> [Recorded information]:
· · · · ·
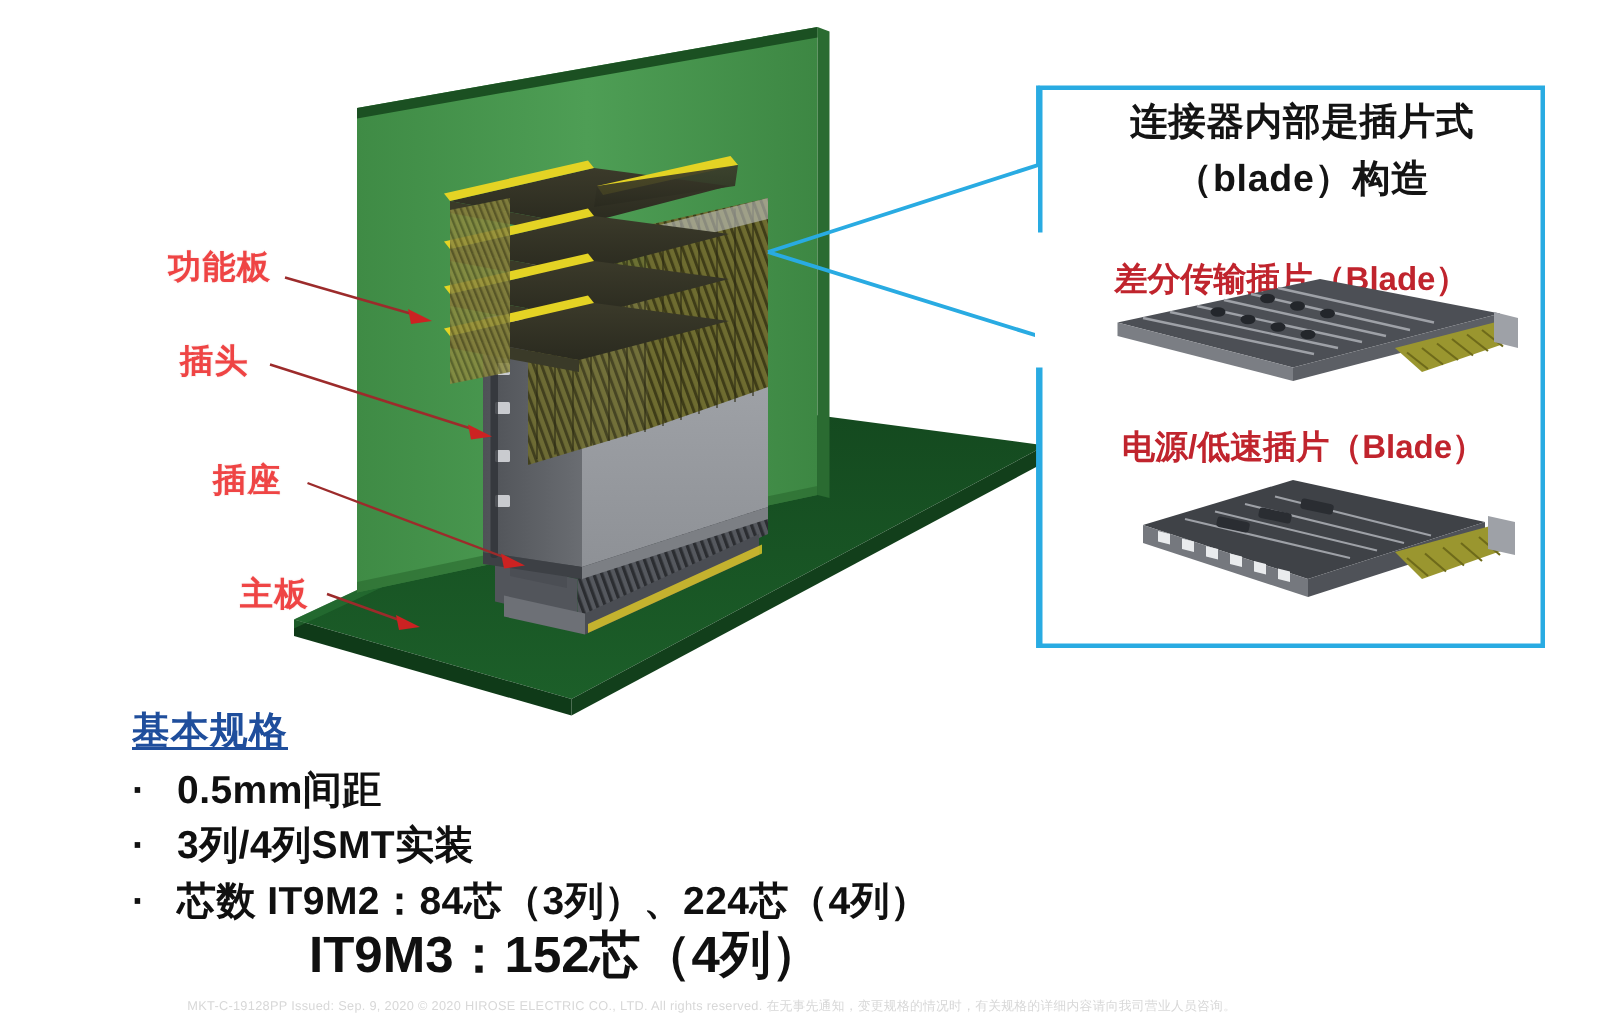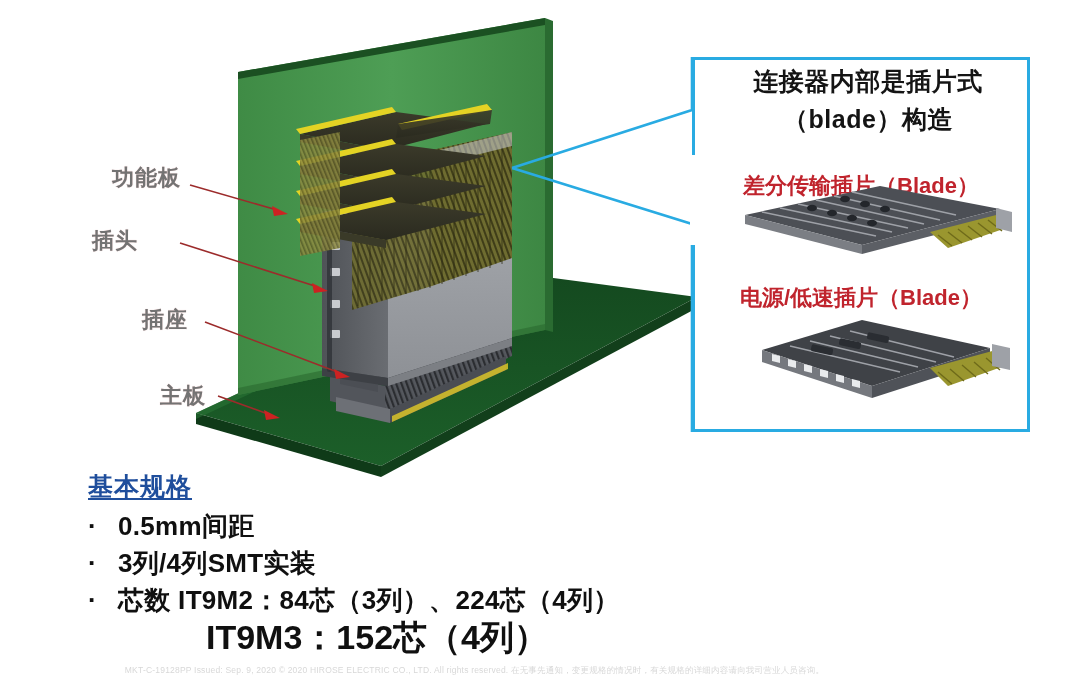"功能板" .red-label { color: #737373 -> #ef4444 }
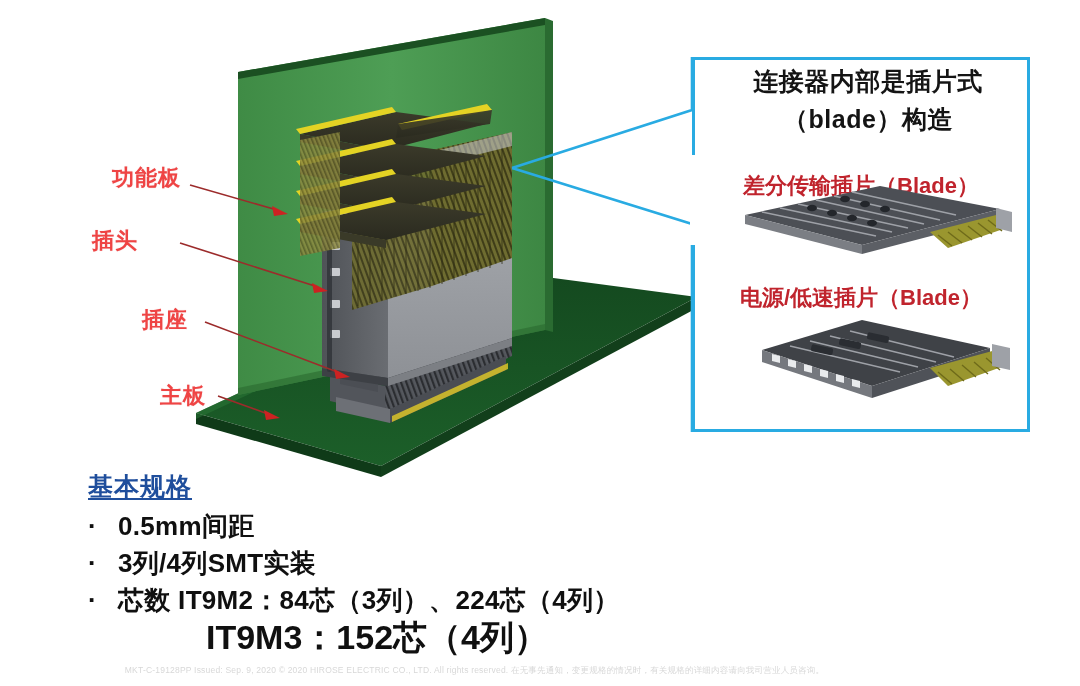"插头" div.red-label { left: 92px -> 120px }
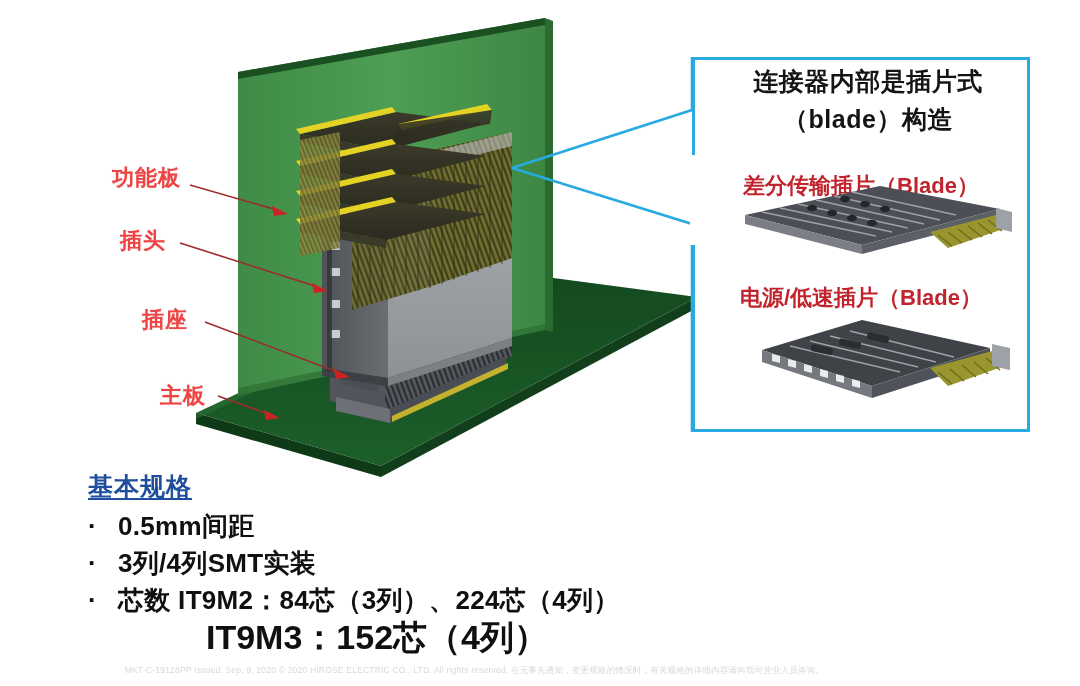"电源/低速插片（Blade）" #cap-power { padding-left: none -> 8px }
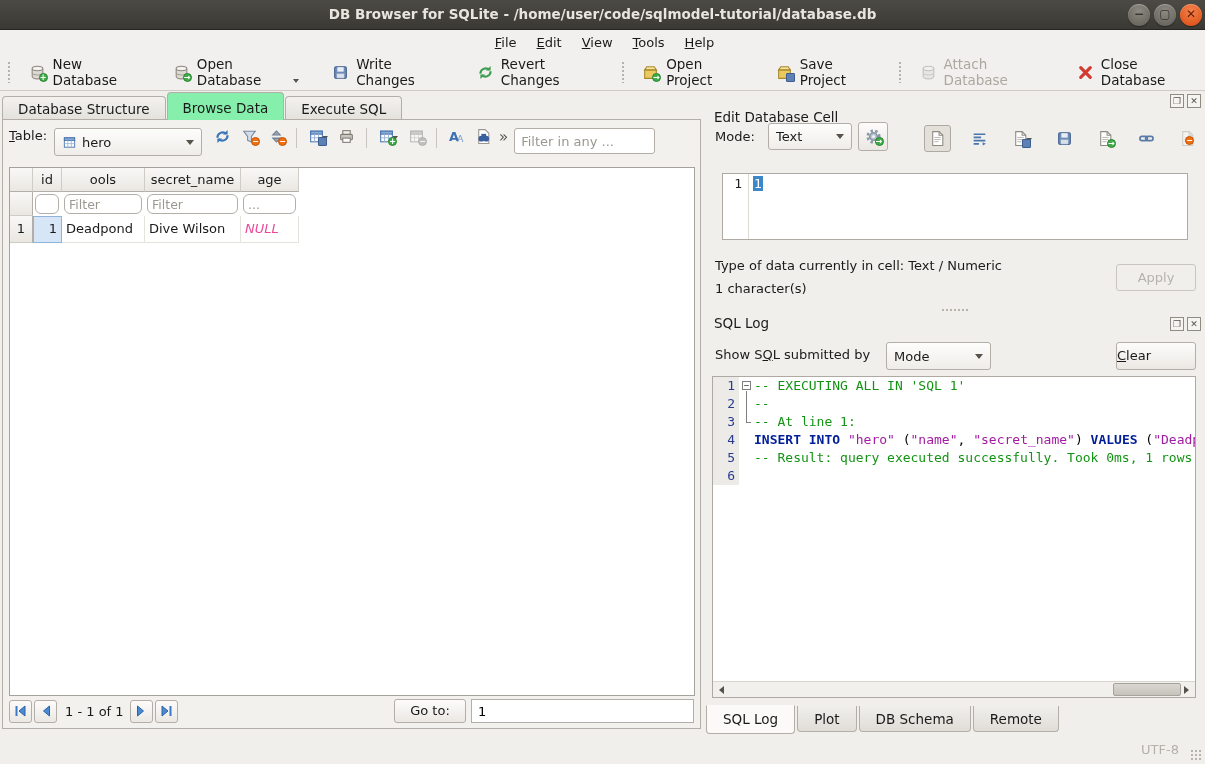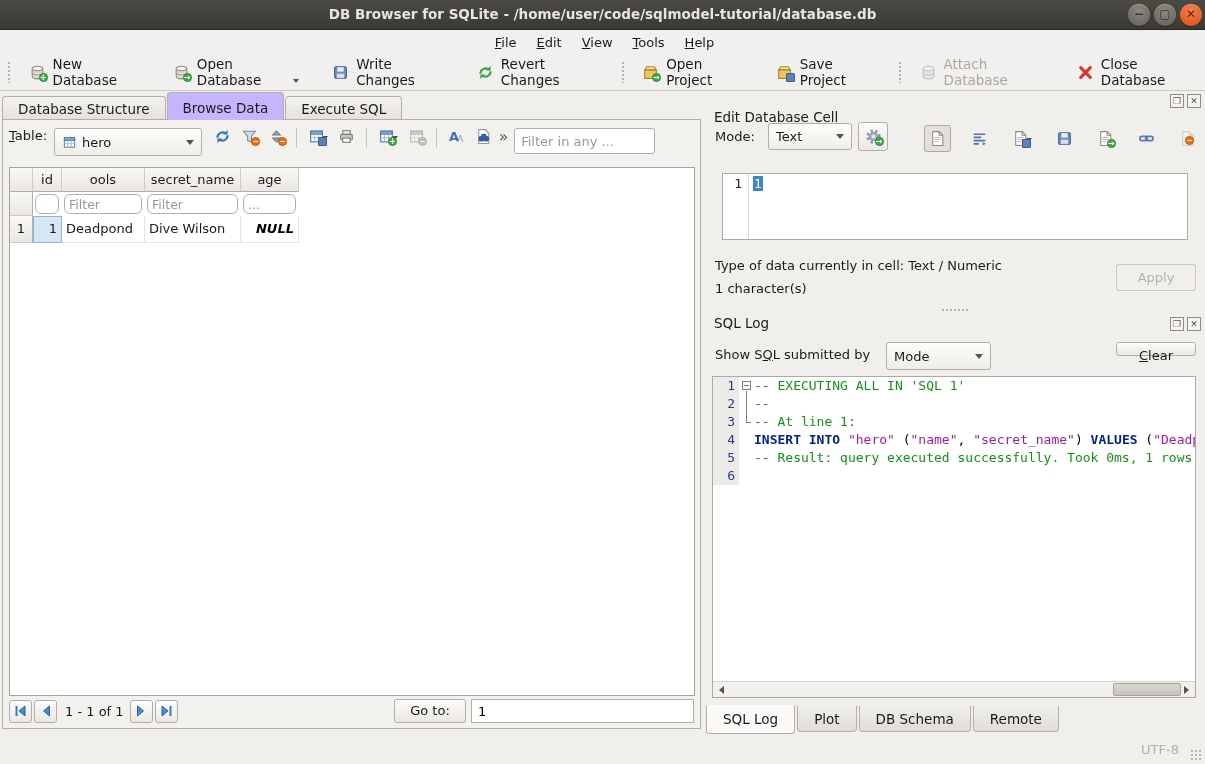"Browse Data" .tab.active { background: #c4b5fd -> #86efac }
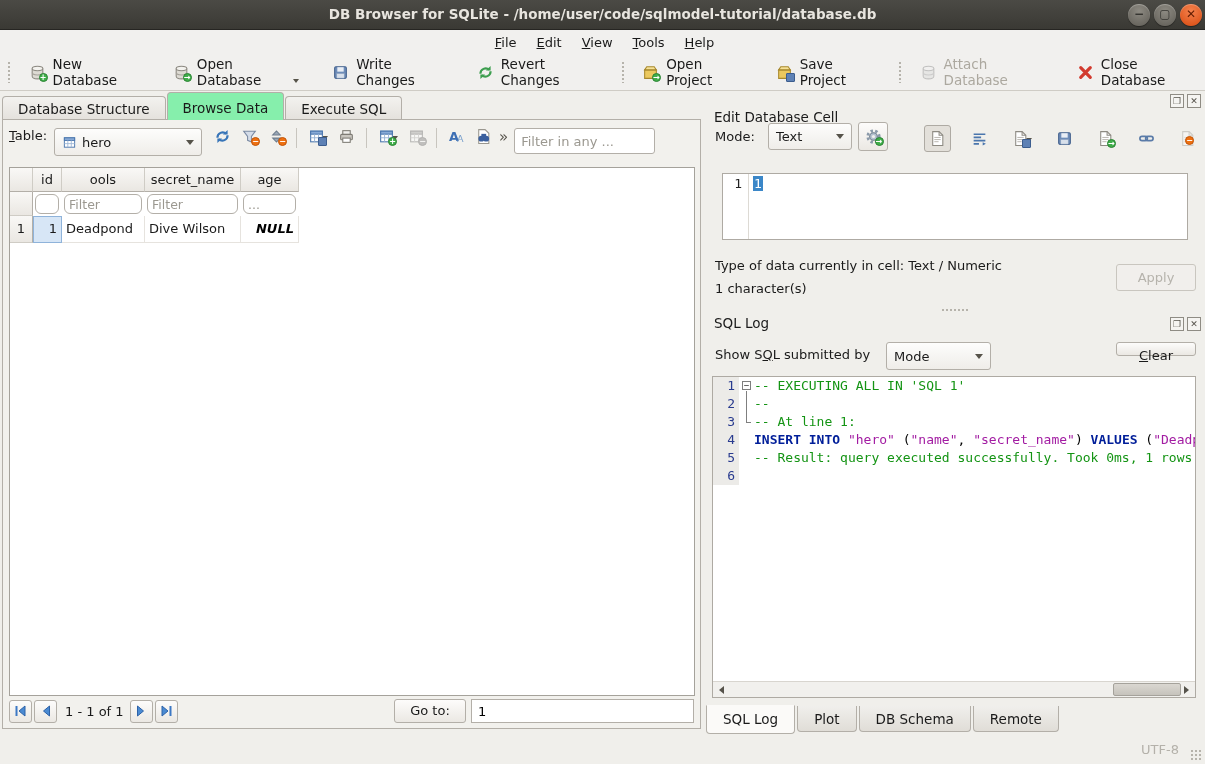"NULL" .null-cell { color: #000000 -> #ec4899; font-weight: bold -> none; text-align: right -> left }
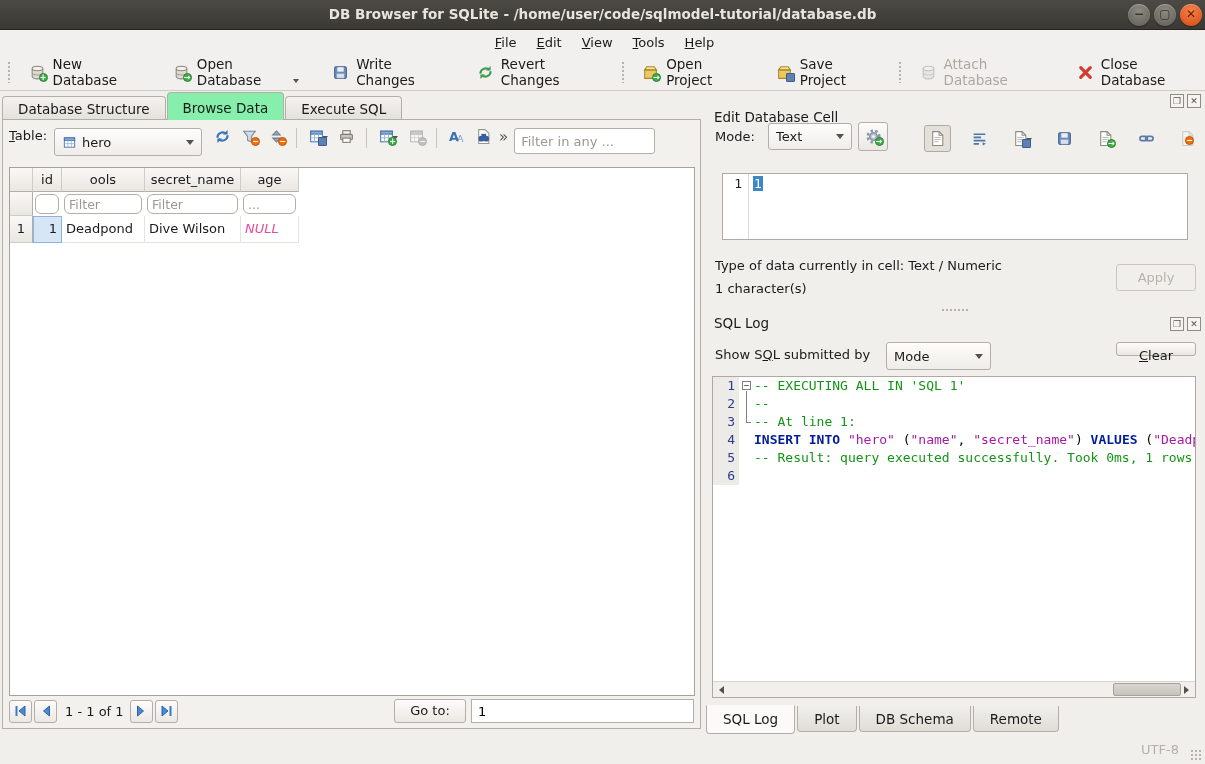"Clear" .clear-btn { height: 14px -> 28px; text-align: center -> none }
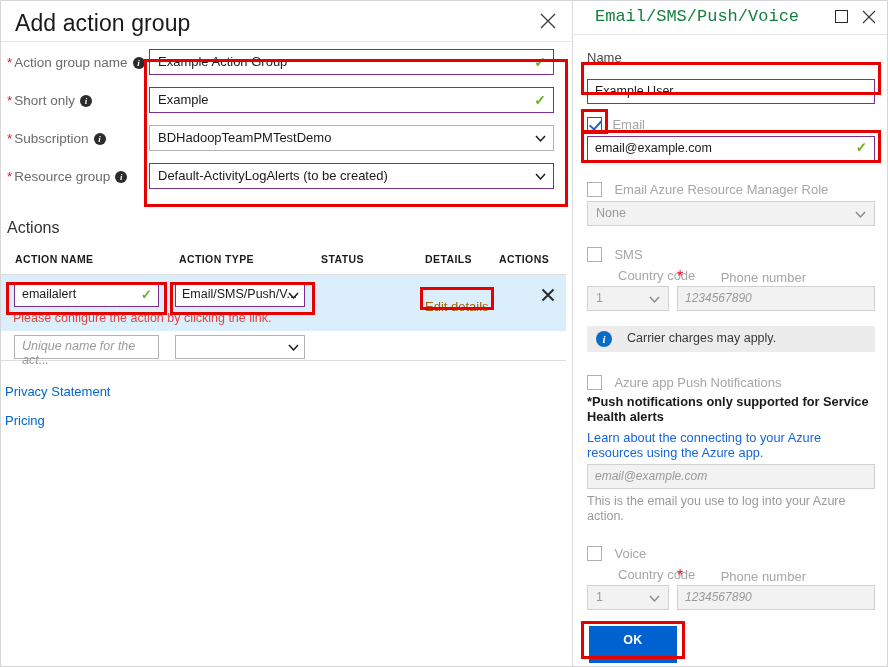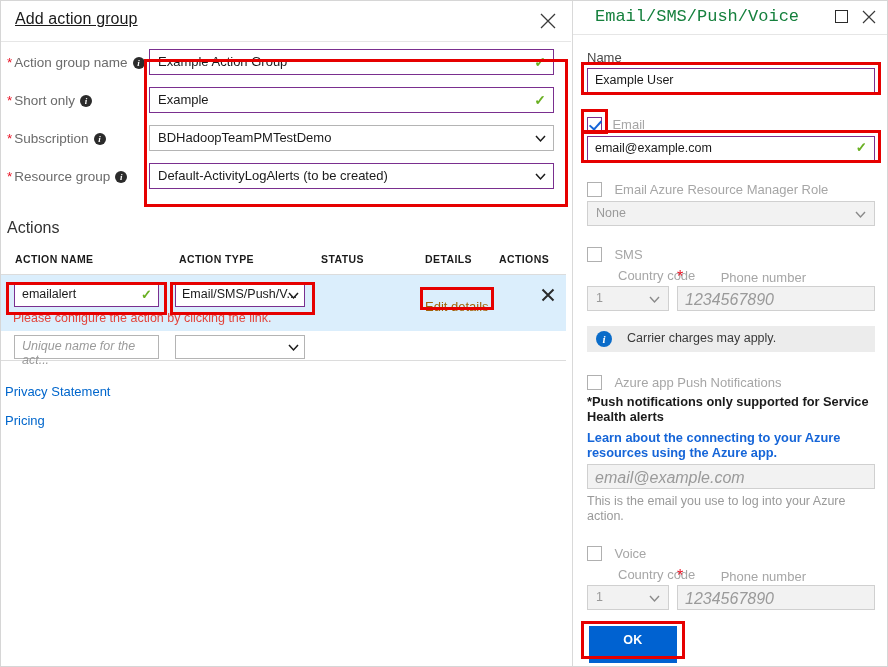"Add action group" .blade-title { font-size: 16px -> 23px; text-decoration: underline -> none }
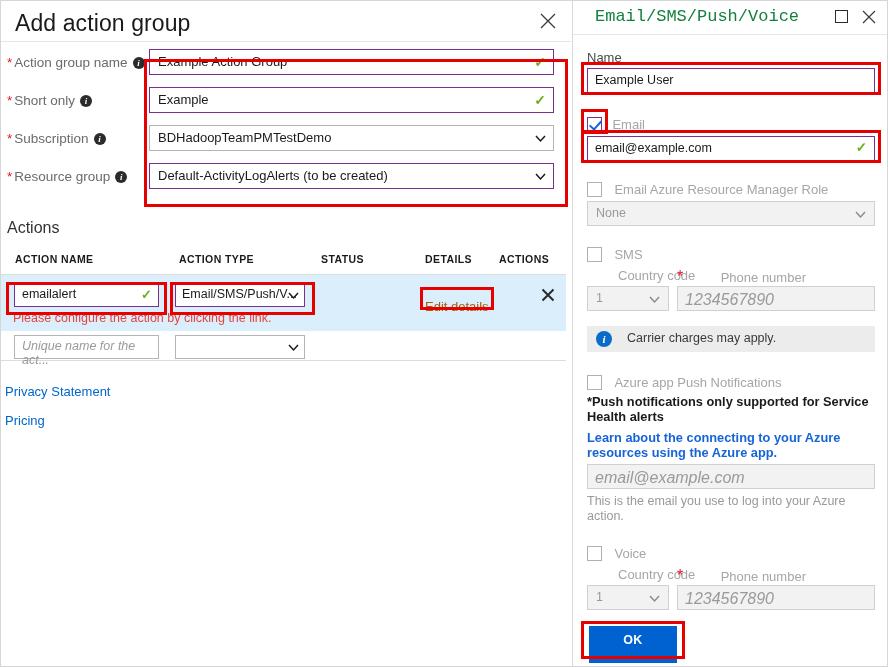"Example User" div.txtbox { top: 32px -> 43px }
· · · · ·
> [What is required]:
If an entry contains a picture, omit it; restate everything else word for word.

> [Written answer]:
"功能板" .red-label { color: #737373 -> #ef4444 }
"插头" div.red-label { left: 92px -> 120px }
"电源/低速插片（Blade）" #cap-power { padding-left: none -> 8px }
"Browse Data" .tab.active { background: #c4b5fd -> #86efac }
"NULL" .null-cell { color: #000000 -> #ec4899; font-weight: bold -> none; text-align: right -> left }
"Clear" .clear-btn { height: 14px -> 28px; text-align: center -> none }
"Add action group" .blade-title { font-size: 16px -> 23px; text-decoration: underline -> none }
"Example User" div.txtbox { top: 32px -> 43px }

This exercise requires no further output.